Goal of the exercise:
Transcribe each record exactly, but omit pictures.

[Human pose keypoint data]
BEGIN

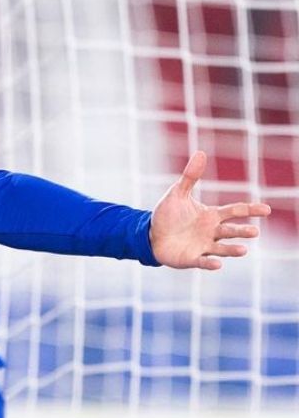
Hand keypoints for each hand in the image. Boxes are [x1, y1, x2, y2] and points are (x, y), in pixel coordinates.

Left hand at [150, 151, 270, 269]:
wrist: (150, 235)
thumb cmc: (168, 215)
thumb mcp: (178, 193)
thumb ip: (190, 176)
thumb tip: (200, 153)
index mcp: (211, 216)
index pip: (235, 211)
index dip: (250, 210)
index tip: (266, 209)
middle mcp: (211, 232)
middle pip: (231, 231)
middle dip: (243, 231)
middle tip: (255, 231)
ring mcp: (203, 246)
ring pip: (221, 248)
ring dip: (232, 250)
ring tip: (243, 249)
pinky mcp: (191, 259)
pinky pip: (203, 262)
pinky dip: (210, 264)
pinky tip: (218, 264)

END

Result of the task:
Hand keypoints for each hand in the image. Boxes are [x1, y1, x2, y2] and points are (x, y), in pixel coordinates.

Left hand at [150, 151, 270, 269]:
wrist: (150, 235)
thumb cmc: (168, 215)
thumb mcp: (178, 193)
thumb ip: (190, 176)
thumb tip: (200, 153)
index mcp: (211, 216)
index pip: (235, 211)
index dip: (250, 210)
index tip: (266, 209)
middle mcp: (211, 232)
middle pip: (231, 231)
middle dip: (243, 231)
middle tip: (255, 231)
ring mcp: (203, 246)
ring pip: (221, 248)
ring dip: (232, 250)
ring tip: (243, 249)
pinky mcp: (191, 259)
pinky pip: (203, 262)
pinky dip: (210, 264)
pinky tip: (218, 264)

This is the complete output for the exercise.